[Data provided Boundary: Start]

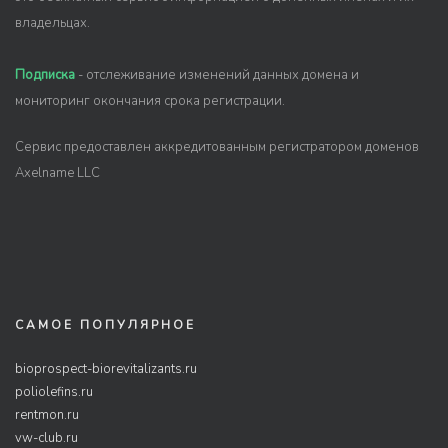
владельцах.
Подписка
- отслеживание изменений данных домена и
мониторинг окончания срока регистрации.
Сервис предоставлен аккредитованным регистратором доменов
Axelname LLC
САМОЕ ПОПУЛЯРНОЕ
bioprospect-biorevitalizants.ru
poliolefins.ru
rentmon.ru
vw-club.ru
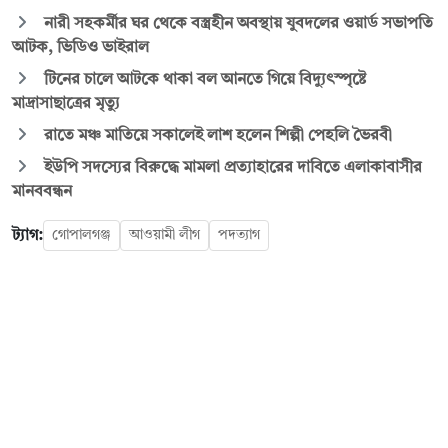
নারী সহকর্মীর ঘর থেকে বস্ত্রহীন অবস্থায় যুবদলের ওয়ার্ড সভাপতি
আটক, ভিডিও ভাইরাল
টিনের চালে আটকে থাকা বল আনতে গিয়ে বিদ্যুৎস্পৃষ্টে
মাদ্রাসাছাত্রের মৃত্যু
রাতে মঞ্চ মাতিয়ে সকালেই লাশ হলেন শিল্পী পেহলি ভৈরবী
ইউপি সদস্যের বিরুদ্ধে মামলা প্রত্যাহারের দাবিতে এলাকাবাসীর
মানববন্ধন
ট্যাগ:
গোপালগঞ্জ
আওয়ামী লীগ
পদত্যাগ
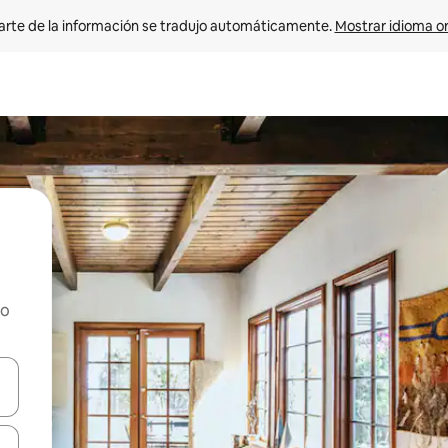
arte de la información se tradujo automáticamente. 
Mostrar idioma or
ho
on las teclas de flecha hacia arriba y hacia abajo o explorá deslizando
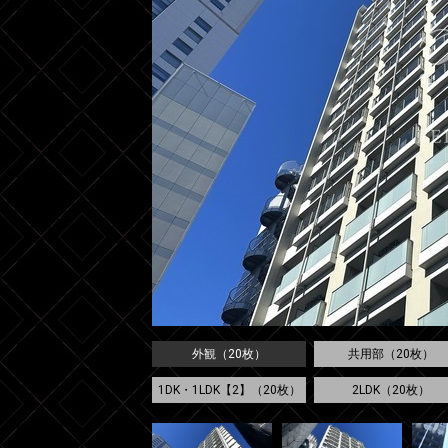
外観（20枚）
共用部（20枚）
1DK・1LDK【2】（20枚）
2LDK（20枚）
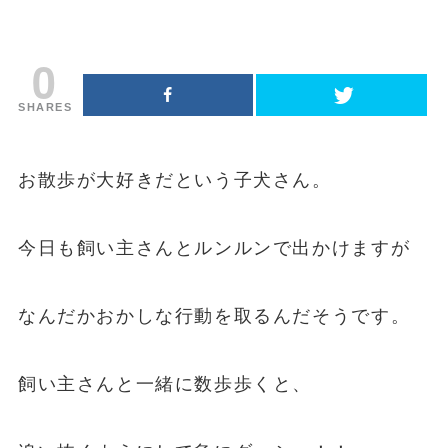
0
SHARES
お散歩が大好きだという子犬さん。
今日も飼い主さんとルンルンで出かけますが
なんだかおかしな行動を取るんだそうです。
飼い主さんと一緒に数歩歩くと、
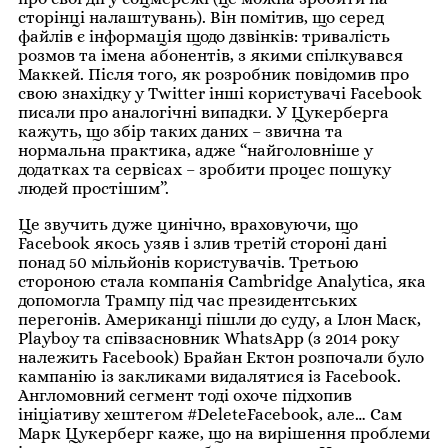
сторінці налаштувань). Він помітив, що серед
файлів є інформація щодо дзвінків: тривалість
розмов та імена абонентів, з якими спілкувався
Маккей. Після того, як розробник повідомив про
свою знахідку у Twitter інші користувачі Facebook
писали про аналогічні випадки. У Цукерберга
кажуть, що збір таких даних – звична та
нормальна практика, адже “найголовніше у
додатках та сервісах – зробити процес пошуку
людей простішим”.
Це звучить дуже цинічно, враховуючи, що
Facebook якось узяв і злив третій стороні дані
понад 50 мільйонів користувачів. Третьою
стороною стала компанія Cambridge Analytica, яка
допомогла Трампу під час президентських
перегонів. Американці пішли до суду, а Ілон Маск,
Playboy та співзасновник WhatsApp (з 2014 року
належить Facebook) Брайан Ектон розпочали було
кампанію із закликами видалятися із Facebook.
Англомовний сегмент тоді охоче підхопив
ініціативу хештегом #DeleteFacebook, але… Сам
Марк Цукерберг каже, що на вирішення проблеми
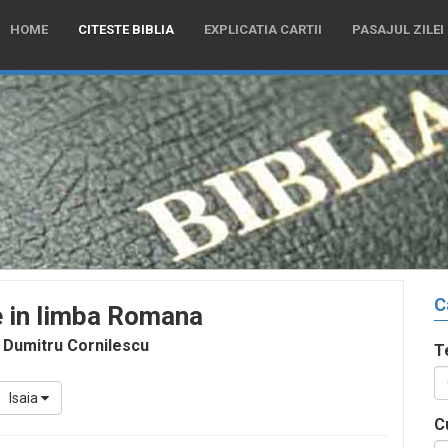
HOME
CITESTE BIBLIA
EXPLICATIA CARTII
PASAJUL ZILEI
C
e in limba Romana
 Dumitru Cornilescu
T
Isaia
C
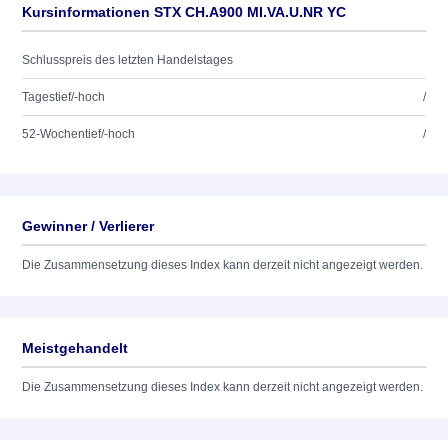
Kursinformationen STX CH.A900 MI.VA.U.NR YC
Schlusspreis des letzten Handelstages
Tagestief/-hoch
/
52-Wochentief/-hoch
/
Gewinner / Verlierer
Die Zusammensetzung dieses Index kann derzeit nicht angezeigt werden.
Meistgehandelt
Die Zusammensetzung dieses Index kann derzeit nicht angezeigt werden.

[Data provided Boundary: End]

• _What you will do_: An exact copy of the entries above, with no pictures, is the required answer.

• _Answer to this task_:
владельцах.
Подписка
- отслеживание изменений данных домена и
мониторинг окончания срока регистрации.
Сервис предоставлен аккредитованным регистратором доменов
Axelname LLC
САМОЕ ПОПУЛЯРНОЕ
bioprospect-biorevitalizants.ru
poliolefins.ru
rentmon.ru
vw-club.ru
নারী সহকর্মীর ঘর থেকে বস্ত্রহীন অবস্থায় যুবদলের ওয়ার্ড সভাপতি
আটক, ভিডিও ভাইরাল
টিনের চালে আটকে থাকা বল আনতে গিয়ে বিদ্যুৎস্পৃষ্টে
মাদ্রাসাছাত্রের মৃত্যু
রাতে মঞ্চ মাতিয়ে সকালেই লাশ হলেন শিল্পী পেহলি ভৈরবী
ইউপি সদস্যের বিরুদ্ধে মামলা প্রত্যাহারের দাবিতে এলাকাবাসীর
মানববন্ধন
ট্যাগ:
গোপালগঞ্জ
আওয়ামী লীগ
পদত্যাগ
arte de la información se tradujo automáticamente. 
Mostrar idioma or
ho
on las teclas de flecha hacia arriba y hacia abajo o explorá deslizando
外観（20枚）
共用部（20枚）
1DK・1LDK【2】（20枚）
2LDK（20枚）
0
SHARES
お散歩が大好きだという子犬さん。
今日も飼い主さんとルンルンで出かけますが
なんだかおかしな行動を取るんだそうです。
飼い主さんと一緒に数歩歩くと、
сторінці налаштувань). Він помітив, що серед
файлів є інформація щодо дзвінків: тривалість
розмов та імена абонентів, з якими спілкувався
Маккей. Після того, як розробник повідомив про
свою знахідку у Twitter інші користувачі Facebook
писали про аналогічні випадки. У Цукерберга
кажуть, що збір таких даних – звична та
нормальна практика, адже “найголовніше у
додатках та сервісах – зробити процес пошуку
людей простішим”.
Це звучить дуже цинічно, враховуючи, що
Facebook якось узяв і злив третій стороні дані
понад 50 мільйонів користувачів. Третьою
стороною стала компанія Cambridge Analytica, яка
допомогла Трампу під час президентських
перегонів. Американці пішли до суду, а Ілон Маск,
Playboy та співзасновник WhatsApp (з 2014 року
належить Facebook) Брайан Ектон розпочали було
кампанію із закликами видалятися із Facebook.
Англомовний сегмент тоді охоче підхопив
ініціативу хештегом #DeleteFacebook, але… Сам
Марк Цукерберг каже, що на вирішення проблеми
HOME
CITESTE BIBLIA
EXPLICATIA CARTII
PASAJUL ZILEI
C
e in limba Romana
 Dumitru Cornilescu
T
Isaia
C
Kursinformationen STX CH.A900 MI.VA.U.NR YC
Schlusspreis des letzten Handelstages
Tagestief/-hoch
/
52-Wochentief/-hoch
/
Gewinner / Verlierer
Die Zusammensetzung dieses Index kann derzeit nicht angezeigt werden.
Meistgehandelt
Die Zusammensetzung dieses Index kann derzeit nicht angezeigt werden.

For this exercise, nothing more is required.